Rheumatic diseases are characterized by the production of autoantibodies directed against nuclear and cytoplasmic autoantigens. The reasons for autoantibody expression are generally unknown and many theories seeking to explain the phenomenon are currently under consideration. In particular, it is not known if the autoimmune response results from a classical antigen-driven immunization or is a result of aberrations in the mechanisms that normally control the immune system. Although much progress has been made in identifying and characterizing autoantigens, the origin of antinuclear autoantibodies remains obscure. It has been suggested that autoantibodies might arise as a result of fortuitous cross-reactions exhibited by normal antibodies, as a result of chance mutations causing normal B-cell clones elicited by foreign antigen to change specificity and recognize self components, or as antiidiotypes elicited during an immune response against a viral protein. These models could explain an autoimmune response against any single epitope, but they cannot account for the ACA response, since multiple structurally independent epitopes requiring multiple chance events are targeted in virtually every affected individual.
Prior immunoblotting analysis has revealed that approximately 96% of a test group of 39 ACA.sup.+ sera recognized three chromosomal polypeptides of 17 kDA (CENP-A), 80 kDa (CENP-B), and 140 kDa (CENP-C) (Earnshaw, et al.,Journal of Clinical Investigation, 77: 426, 1986). Affinity purified antibodies to CENP-B cross-reacted with CENPs A and C, indicating that these antigens are structurally related (Earnshaw, et al., Chromosoma, 91: 313, 1985).
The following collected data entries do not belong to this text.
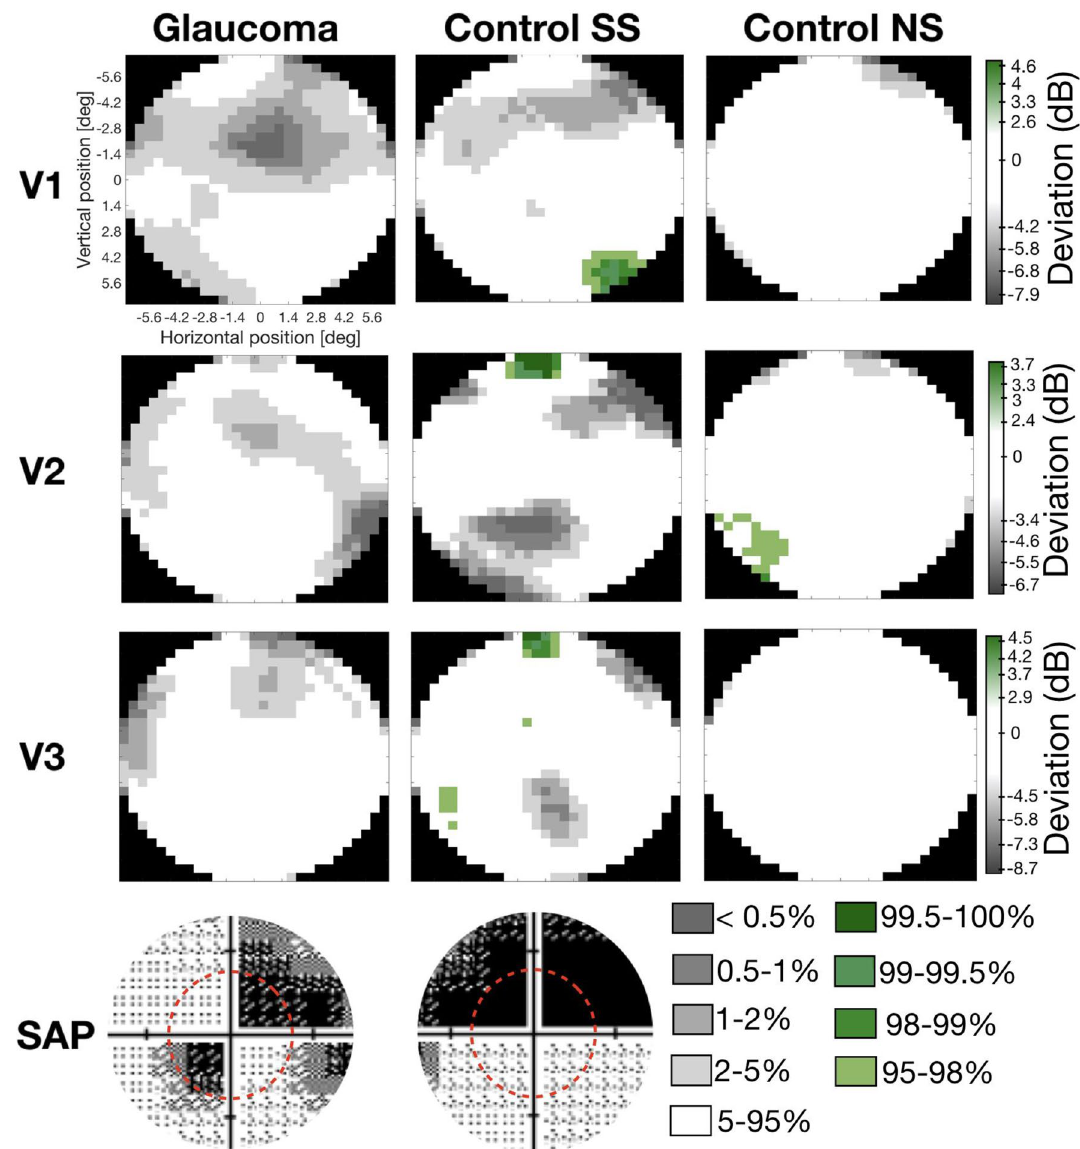
Figure 5. Comparison of the visual field reconstructions for visual areas V1, V2 and V3 of a participant glaucoma (G10) and the matched control participant (C02) with (SS) and without simulation (NS). The visual field reconstructions are based on the deviation between Glaucoma and Control SS from the average controls NS group (excluding the control participant with the SS matched to the glaucoma patient). The color code corresponds to the deviation to the CI, in particular regions of the VF within 5–95% CI are coded in white while the gray and green tones correspond to the < 5% and > 5% normal limits, respectively. The bottom panel shows the glaucoma participant SAP test and dashed red line corresponds to the VF that could be mapped using fMRI. The visual field reconstructions were obtained using pRFs estimated using the micro-probing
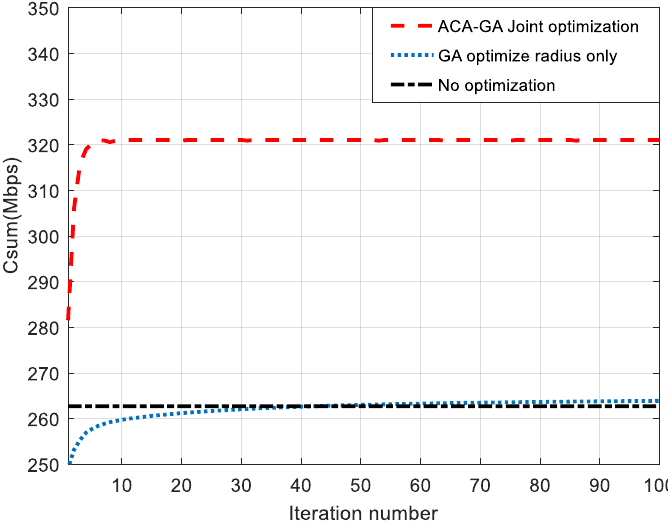
ff erent optimization methods ( N = C in three different optimization methods ( =20 N ). Figure 7. Throughput C sum in three di sum C in three different optimization methods ( =20 N ). sum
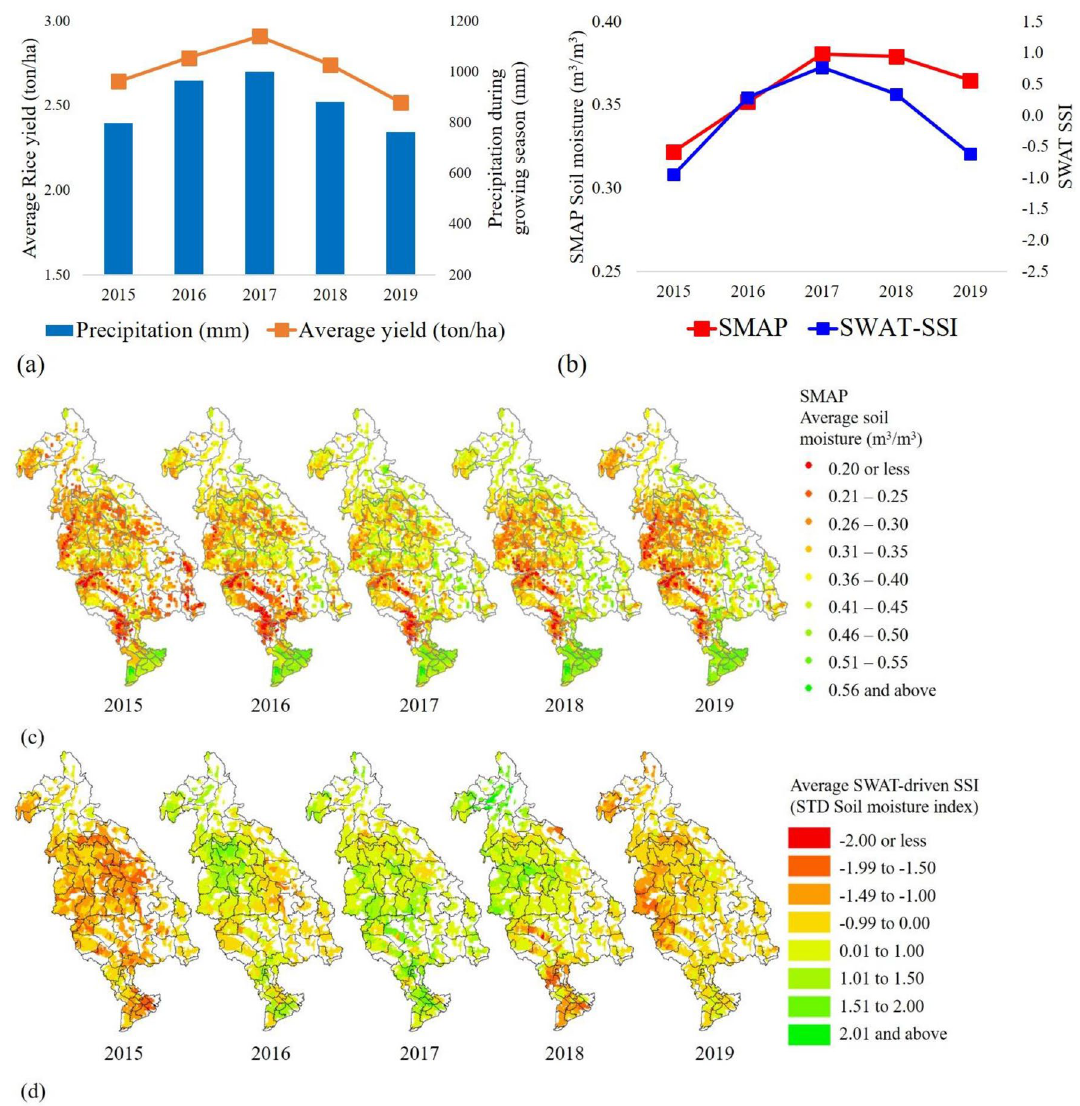
Figure 4. Comparisons of the SMAP soil moisture, model-driven drought index, and simulated rice yield for the last 5 years of the historical period (2015–2019). ( a ) Bar and line chart for precipitation and average rice yield. Blue bar represents the total precipitation amount during the crop growing season, and orange bar indicates the average rice yield for entire LMB. ( b ) Red line represents the average SMAP soil moisture during crop growing season, and blue line indicates the average model-driven SSI (Standardized Soil moisture Index: SSI) ( c ) Spatial maps of the average SMAP soil moisture ( d ) Spatial maps of the average model-driven SSI. Spatial maps were created using ArcMAP10.5 software by Esri (www. esri.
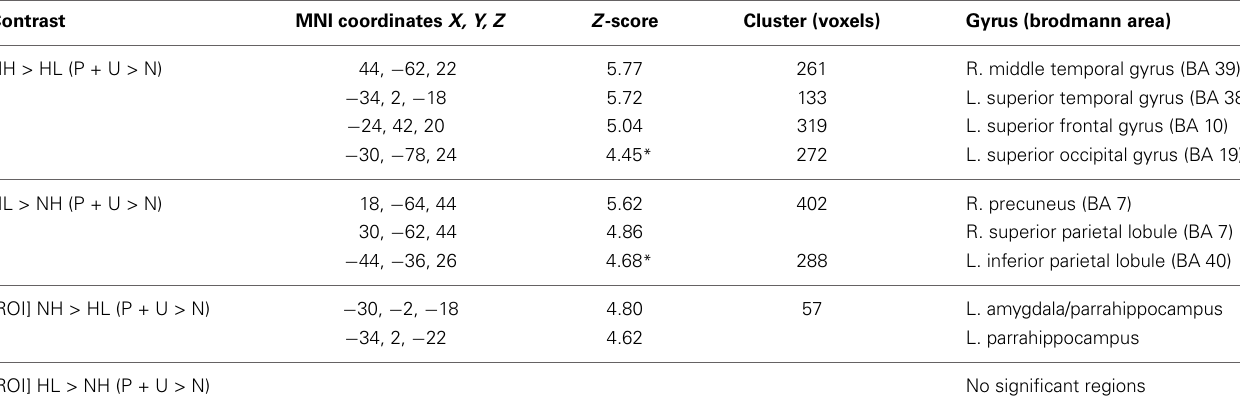
Table 4 | Local maxima for the P + U > N contrasts from the emotion task for the group comparisons. Contrast MNI coordinates X, Y, Z Z -score Cluster (voxels) Gyrus (brodmann area) NH > HL (P + U >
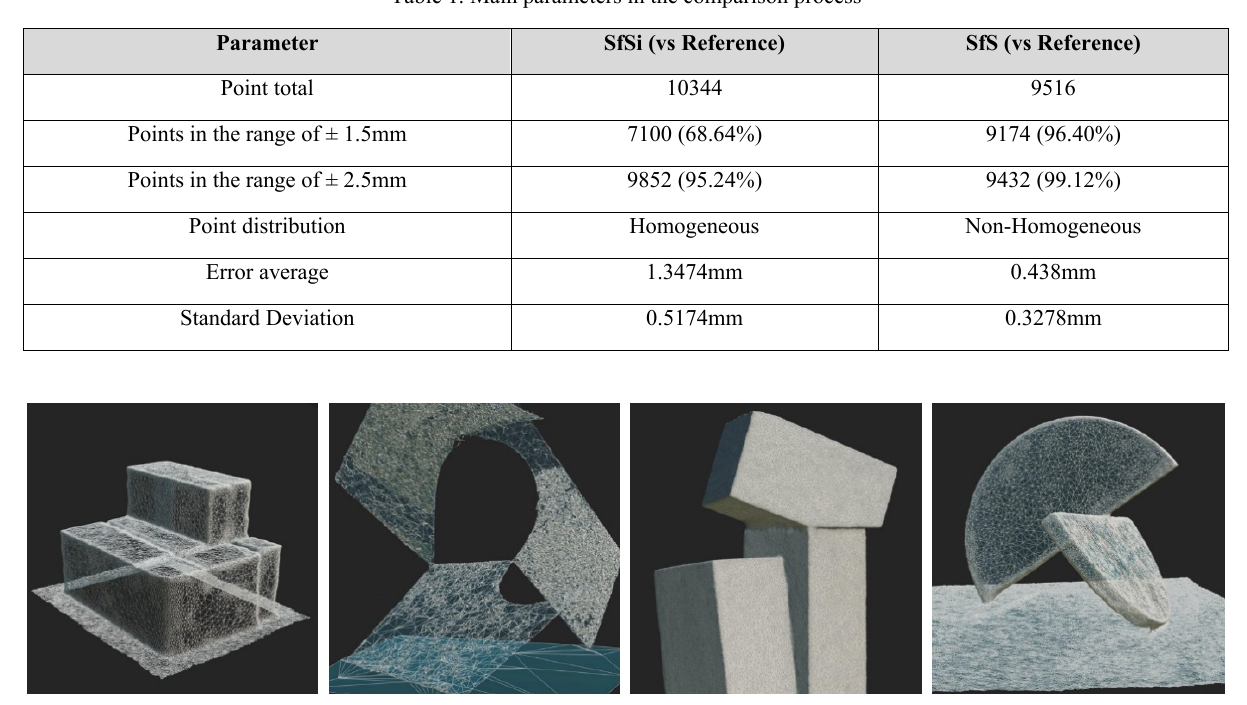
Table 1. Main parameters in the comparison process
Antibodies to CENP-B are present at high titer in all ACA.sup.+ sera examined, whereas the titer of autoantibodies to CENPs A and C is occasionally lower.
Since the various types of autoimmune disease can be characterized based upon the specificity of autoantibodies which are produced, the ability to detect autoantibodies reactive with the centromere polypeptides would be of great value in the characterization of autoimmune disease. Unfortunately, the existing commercial systems detect anticentromere autoantibodies by utilizing dividing cells which contain nuclear autoantigens other than the centromere. These systems will detect antibodies which react with nuclear polypeptides other than the centromere and, as a result, may give false positive results which can lead to an incorrect classification. In addition, these existing systems are awkward to perform and difficult to scale up to enable testing of large numbers of samples. Thus, there is considerable need for a system which efficiently detects only antibodies to the centromere and not other nuclear polypeptides.
Presently, chromosomes are sorted by reacting them with dyes which bind to DNA. The presence of these dyes is then detected by irradiating the chromosomes. Unfortunately, this irradiation can damage or break the DNA of the chromosomes thereby complicating the sorting process. Consequently, there is a need for a way to sort or classify chromosomes with minimal damage to the chromosome.